> [Data to process]:

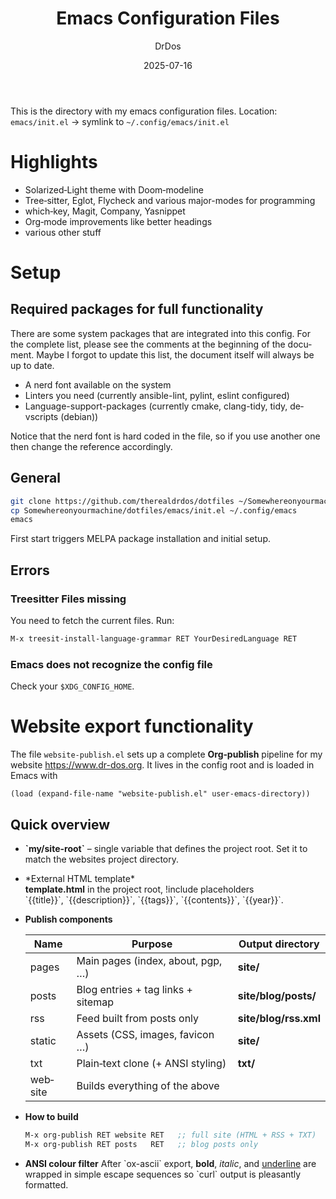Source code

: #+TITLE: Emacs Configuration Files
#+AUTHOR: DrDos
#+DATE: 2025-07-16
#+LANGUAGE: en
#+OPTIONS: toc:nil
#+PROPERTY: header-args :eval never-export

This is the directory with my emacs configuration files.
Location: =emacs/init.el= → symlink to =~/.config/emacs/init.el=

* Highlights
- Solarized‑Light theme with Doom‑modeline
- Tree‑sitter, Eglot, Flycheck and various major-modes for programming
- which‑key, Magit, Company, Yasnippet
- Org‑mode improvements like better headings
- various other stuff
  
* Setup
** Required packages for full functionality
There are some system packages that are integrated into this config. For the complete list, please see the comments at the beginning of the document.
Maybe I forgot to update this list, the document itself will always be up to date.

- A nerd font available on the system
- Linters you need (currently ansible-lint, pylint, eslint configured)
- Language-support-packages (currently cmake, clang-tidy, tidy, devscripts (debian))

Notice that the nerd font is hard coded in the file, so if you use another one then change the reference accordingly.
** General
#+begin_src bash
  git clone https://github.com/therealdrdos/dotfiles ~/Somewhereonyourmachine
  cp Somewhereonyourmachine/dotfiles/emacs/init.el ~/.config/emacs
  emacs
#+end_src
First start triggers MELPA package installation and initial setup.

** Errors
*** Treesitter Files missing
You need to fetch the current files. Run:
#+begin_src emacs-lisp
M-x treesit-install-language-grammar RET YourDesiredLanguage RET
#+end_src
*** Emacs does not recognize the config file
Check your =$XDG_CONFIG_HOME=.

* Website export functionality
The file ~website-publish.el~ sets up a complete *Org‑publish* pipeline for my
website [[https://www.dr-dos.org]].  It lives in the config root and is loaded in Emacs with

#+begin_src elisp
(load (expand-file-name "website-publish.el" user-emacs-directory))
#+end_src

** Quick overview
- *`my/site-root`* – single variable that defines the project root. Set it to match the websites project directory.
- *External HTML template*\\
  *template.html* in the project root, !include placeholders\\
  `{{title}}`, `{{description}}`, `{{tags}}`, `{{contents}}`, `{{year}}`.
- *Publish components*

  | Name    | Purpose                            | Output directory    |
  |---------+------------------------------------+---------------------|
  | pages   | Main pages (index, about, pgp, …)  | *site/*             |
  | posts   | Blog entries + tag links + sitemap | *site/blog/posts/*  |
  | rss     | Feed built from posts only         | *site/blog/rss.xml* |
  | static  | Assets (CSS, images, favicon …)    | *site/*             |
  | txt     | Plain‑text clone (+ ANSI styling)  | *txt/*              |
  | website | Builds everything of the above     |                     |

- *How to build*
  #+begin_src emacs-lisp
  M-x org-publish RET website RET   ;; full site (HTML + RSS + TXT)
  M-x org-publish RET posts   RET   ;; blog posts only
  #+end_src

- *ANSI colour filter*
  After `ox-ascii` export, **bold**, /italic/, and _underline_ are wrapped in
  simple escape sequences so `curl` output is pleasantly formatted.

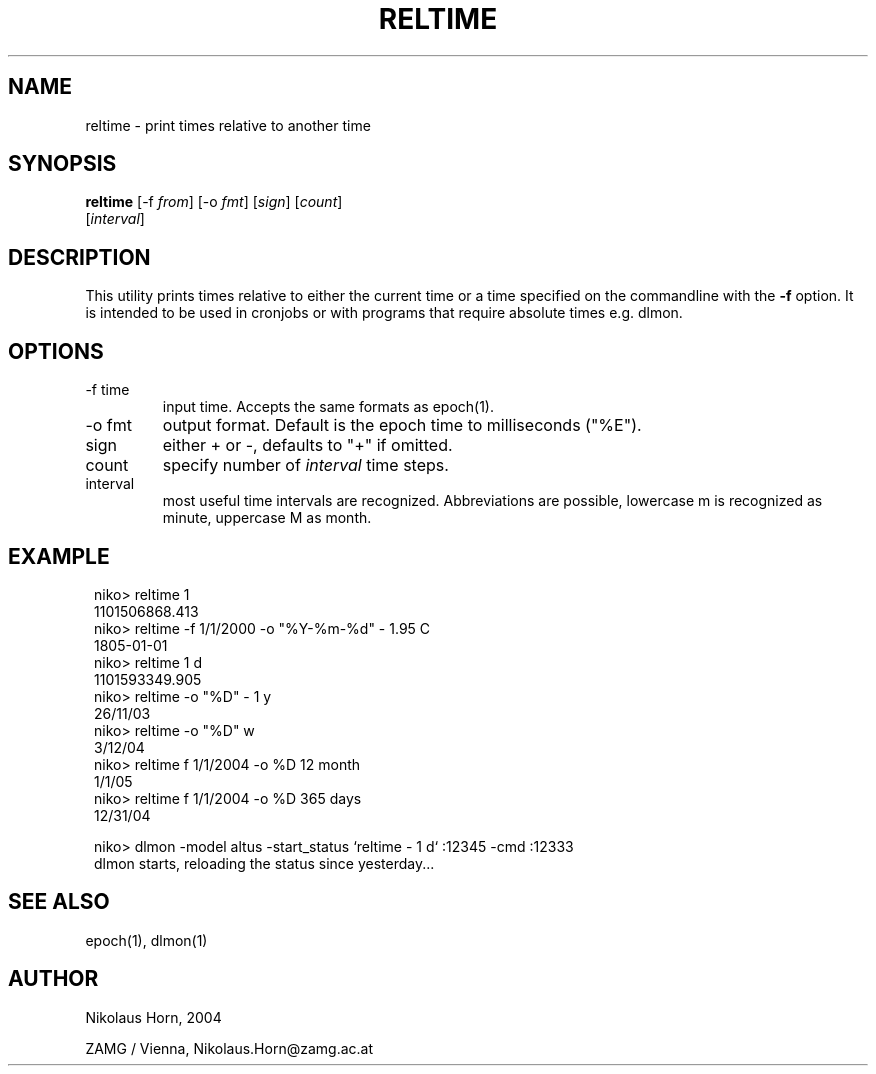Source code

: .TH RELTIME 1 "$Date$"
.SH NAME
reltime \- print times relative to another time
.SH SYNOPSIS
.nf
\fBreltime \fP[-f \fIfrom\fP] [-o \fIfmt\fP] [\fIsign\fP] [\fIcount\fP]
                [\fIinterval\fP]
.fi
.SH DESCRIPTION
This utility prints times relative to either the current time or a time specified on the commandline with the \fB-f\fP option. It is intended to be used in cronjobs or with programs that require absolute times e.g. dlmon. 
.SH OPTIONS
.IP "-f time"
input time. Accepts the same formats as epoch(1).
.IP "-o fmt"
output format. Default is the epoch time to milliseconds ("%E").
.IP "sign"
either + or -, defaults to "+" if omitted.
.IP "count"
specify number of \fIinterval\fP time steps.
.IP "interval"
most useful time intervals are recognized. Abbreviations are possible, lowercase m is recognized as minute, uppercase M as month.
.SH EXAMPLE
.in 2c
.ft CW
.nf

.ne 13

niko> reltime 1
1101506868.413
niko> reltime -f 1/1/2000 -o "%Y-%m-%d" - 1.95 C
1805-01-01
niko> reltime  1 d
1101593349.905
niko> reltime -o "%D" - 1 y
26/11/03
niko> reltime -o "%D" w
3/12/04
niko> reltime f 1/1/2004 -o %D 12 month
1/1/05
niko> reltime f 1/1/2004 -o %D 365 days
12/31/04

niko> dlmon -model altus -start_status `reltime - 1 d` :12345 -cmd :12333
dlmon starts, reloading the status since yesterday...

.fi
.ft R
.in
.SH "SEE ALSO"
.nf
epoch(1), dlmon(1)
.fi
.SH AUTHOR
.nf
Nikolaus Horn, 2004

ZAMG / Vienna, Nikolaus.Horn@zamg.ac.at
.fi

> [Directions]:
Your answer must be the records above, word for word, with every picture left out.

> [Solution to this task]:
Source code

: #+TITLE: Emacs Configuration Files
#+AUTHOR: DrDos
#+DATE: 2025-07-16
#+LANGUAGE: en
#+OPTIONS: toc:nil
#+PROPERTY: header-args :eval never-export

This is the directory with my emacs configuration files.
Location: =emacs/init.el= → symlink to =~/.config/emacs/init.el=

* Highlights
- Solarized‑Light theme with Doom‑modeline
- Tree‑sitter, Eglot, Flycheck and various major-modes for programming
- which‑key, Magit, Company, Yasnippet
- Org‑mode improvements like better headings
- various other stuff
  
* Setup
** Required packages for full functionality
There are some system packages that are integrated into this config. For the complete list, please see the comments at the beginning of the document.
Maybe I forgot to update this list, the document itself will always be up to date.

- A nerd font available on the system
- Linters you need (currently ansible-lint, pylint, eslint configured)
- Language-support-packages (currently cmake, clang-tidy, tidy, devscripts (debian))

Notice that the nerd font is hard coded in the file, so if you use another one then change the reference accordingly.
** General
#+begin_src bash
  git clone https://github.com/therealdrdos/dotfiles ~/Somewhereonyourmachine
  cp Somewhereonyourmachine/dotfiles/emacs/init.el ~/.config/emacs
  emacs
#+end_src
First start triggers MELPA package installation and initial setup.

** Errors
*** Treesitter Files missing
You need to fetch the current files. Run:
#+begin_src emacs-lisp
M-x treesit-install-language-grammar RET YourDesiredLanguage RET
#+end_src
*** Emacs does not recognize the config file
Check your =$XDG_CONFIG_HOME=.

* Website export functionality
The file ~website-publish.el~ sets up a complete *Org‑publish* pipeline for my
website [[https://www.dr-dos.org]].  It lives in the config root and is loaded in Emacs with

#+begin_src elisp
(load (expand-file-name "website-publish.el" user-emacs-directory))
#+end_src

** Quick overview
- *`my/site-root`* – single variable that defines the project root. Set it to match the websites project directory.
- *External HTML template*\\
  *template.html* in the project root, !include placeholders\\
  `{{title}}`, `{{description}}`, `{{tags}}`, `{{contents}}`, `{{year}}`.
- *Publish components*

  | Name    | Purpose                            | Output directory    |
  |---------+------------------------------------+---------------------|
  | pages   | Main pages (index, about, pgp, …)  | *site/*             |
  | posts   | Blog entries + tag links + sitemap | *site/blog/posts/*  |
  | rss     | Feed built from posts only         | *site/blog/rss.xml* |
  | static  | Assets (CSS, images, favicon …)    | *site/*             |
  | txt     | Plain‑text clone (+ ANSI styling)  | *txt/*              |
  | website | Builds everything of the above     |                     |

- *How to build*
  #+begin_src emacs-lisp
  M-x org-publish RET website RET   ;; full site (HTML + RSS + TXT)
  M-x org-publish RET posts   RET   ;; blog posts only
  #+end_src

- *ANSI colour filter*
  After `ox-ascii` export, **bold**, /italic/, and _underline_ are wrapped in
  simple escape sequences so `curl` output is pleasantly formatted.

Source code

: .TH RELTIME 1 "$Date$"
.SH NAME
reltime \- print times relative to another time
.SH SYNOPSIS
.nf
\fBreltime \fP[-f \fIfrom\fP] [-o \fIfmt\fP] [\fIsign\fP] [\fIcount\fP]
                [\fIinterval\fP]
.fi
.SH DESCRIPTION
This utility prints times relative to either the current time or a time specified on the commandline with the \fB-f\fP option. It is intended to be used in cronjobs or with programs that require absolute times e.g. dlmon. 
.SH OPTIONS
.IP "-f time"
input time. Accepts the same formats as epoch(1).
.IP "-o fmt"
output format. Default is the epoch time to milliseconds ("%E").
.IP "sign"
either + or -, defaults to "+" if omitted.
.IP "count"
specify number of \fIinterval\fP time steps.
.IP "interval"
most useful time intervals are recognized. Abbreviations are possible, lowercase m is recognized as minute, uppercase M as month.
.SH EXAMPLE
.in 2c
.ft CW
.nf

.ne 13

niko> reltime 1
1101506868.413
niko> reltime -f 1/1/2000 -o "%Y-%m-%d" - 1.95 C
1805-01-01
niko> reltime  1 d
1101593349.905
niko> reltime -o "%D" - 1 y
26/11/03
niko> reltime -o "%D" w
3/12/04
niko> reltime f 1/1/2004 -o %D 12 month
1/1/05
niko> reltime f 1/1/2004 -o %D 365 days
12/31/04

niko> dlmon -model altus -start_status `reltime - 1 d` :12345 -cmd :12333
dlmon starts, reloading the status since yesterday...

.fi
.ft R
.in
.SH "SEE ALSO"
.nf
epoch(1), dlmon(1)
.fi
.SH AUTHOR
.nf
Nikolaus Horn, 2004

ZAMG / Vienna, Nikolaus.Horn@zamg.ac.at
.fi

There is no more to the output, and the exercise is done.